We implement a More-Thuente Line Search method as one of the line search methods. It implements and CRPT interface of the LineSearch class from the line_search.hpp.

The implementation closely follows the paper "Line Search Algorithms with Guaranteed Sufficient Decrease" by Jorge J. More and David J. Thuente. We have a short summary of that paper in one of the sections below.

Target use cases

Line search algorithms are commonly used to aid optimization problems such as Newton's method.

More-Thuente line search is a more robust version of a line search than one with a fixed step. It guarantees picking a step that yields a sufficient decrease in the objective function, while at the same time aiming to have the resulting value of the objective function close to the optimum.

We aim to use this method as an aid to the Newton's method used in the NDT implementation for localization.

Assumptions

We assume here, that one of the following two cases holds:

We search for a minimum of the function \(f\) starting at some point \(x_0\). Then \(\phi^\prime(0) = f^\prime(x_0) < 0\).
We search for a maximum of the function \(f\) starting at some point \(x_0\). Then \(\phi^\prime(0) = f^\prime(x_0) > 0\).

The implementation will implicitly assume the type of the problem (minimization vs maximization) based on the sign of the derivative \(f^\prime(x_0)\).

Additionally, the step \(\alpha\) as well as its bounds must be non-negative.

Short paper recap

Definitions

It is assumed that the objective function \(\phi: \mathbb{R} \rightarrow \mathbb{R}\) defined on \([0, \infty]\) is smooth and continuously differentiable with \(\phi^\prime(0) < 0\) we search for such a step \(\alpha > 0\) that that so-called Strong Wolfe Conditions hold (Equations 1.1 and 1.2 in the paper):

\[ \phi(\alpha) \le \phi(0) + \mu \phi^\prime(0) \alpha \\ \mid \phi^\prime(\alpha) \mid \le \eta \mid \phi^\prime(0) \mid \]

Usually, \(\mu\) is a small value below \(1/2\) and \(\eta\) is a value close to \(1\). Note that \(\mu \le \eta\).

In our case, with an optimization function \(f(x)\), starting point \(x_0\), direction of optimization \(d\) and step length \(\alpha\), we define the function \(\phi\) as follows (Equation 1.3 in the paper):

\[ \phi(\alpha) \equiv f(x_0 + \alpha p), \hspace{5mm} \alpha \geq 0 \]

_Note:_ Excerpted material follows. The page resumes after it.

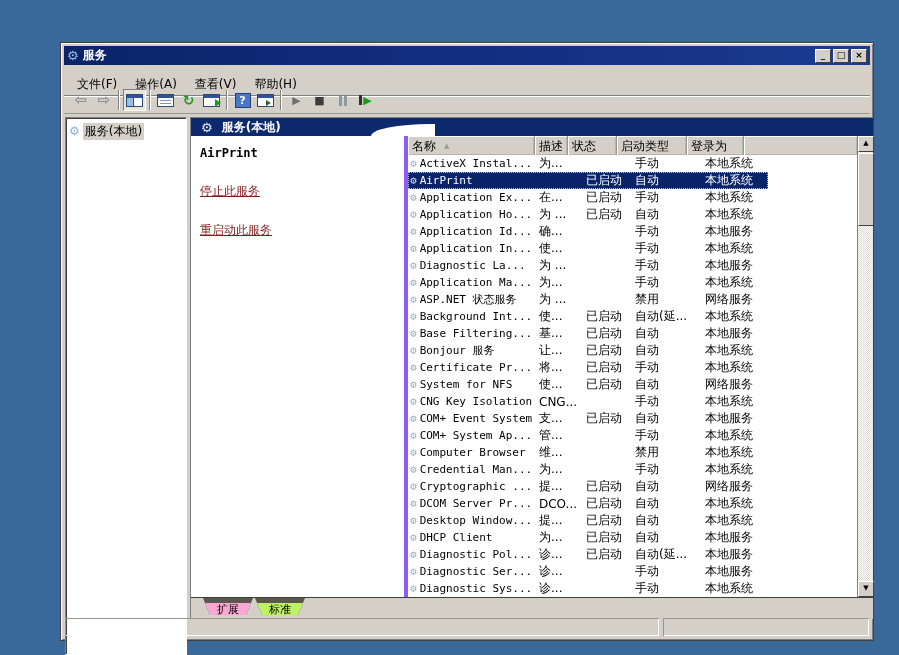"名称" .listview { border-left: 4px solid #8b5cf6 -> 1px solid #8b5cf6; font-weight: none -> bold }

During the procedure we make use of an auxiliary function \(\psi(\alpha)\) defined as follows (just before Equation. 2.1 in the paper):

\[ \psi(\alpha) \equiv \phi(\alpha) - \mu \phi^\prime(0) \alpha \]

Iterative search for step length

The algorithm can be summarized as follows (follows the Search Algorithm in Section 2 of the paper).

Note: This algorithm uses function \(\psi\) in steps 2. and 3. until the following holds:
\[ \psi(\alpha_t) \le 0, \hspace{10mm} \phi^\prime(\alpha_t) > 0 \]
After this statement becomes true the algorithm above starts using function \(\phi\) in the steps 2. and 3. instead.

For a given step \(\alpha_t\) and an interval of values \([\alpha_l, \alpha_u]\):

Check if the Strong Wolfe Conditions hold for \(\alpha_t\). If they do - terminate the procedure with \(\alpha_t\) as the result.
Generate next step length from the interval \([\alpha_l, \alpha_u]\) and the current step using either function \(\psi\) or \(\phi\). This part is shown in the Section 4 "TRIAL VALUE SELECTION" in the paper.
Update the interval \([\alpha_l, \alpha_u]\) using either function \(\psi\) or \(\phi\) and the current step \(\alpha_t\). This part is covered in two algorithms: Updating Algorithm (right after theorem 2.1 in the paper) when the \(\psi\) function is still used and Modified Updating Algorithm (shown after theorem 3.2 in the paper) used after we switch to using function \(\phi\). These algorithms differ solely in the function used within them.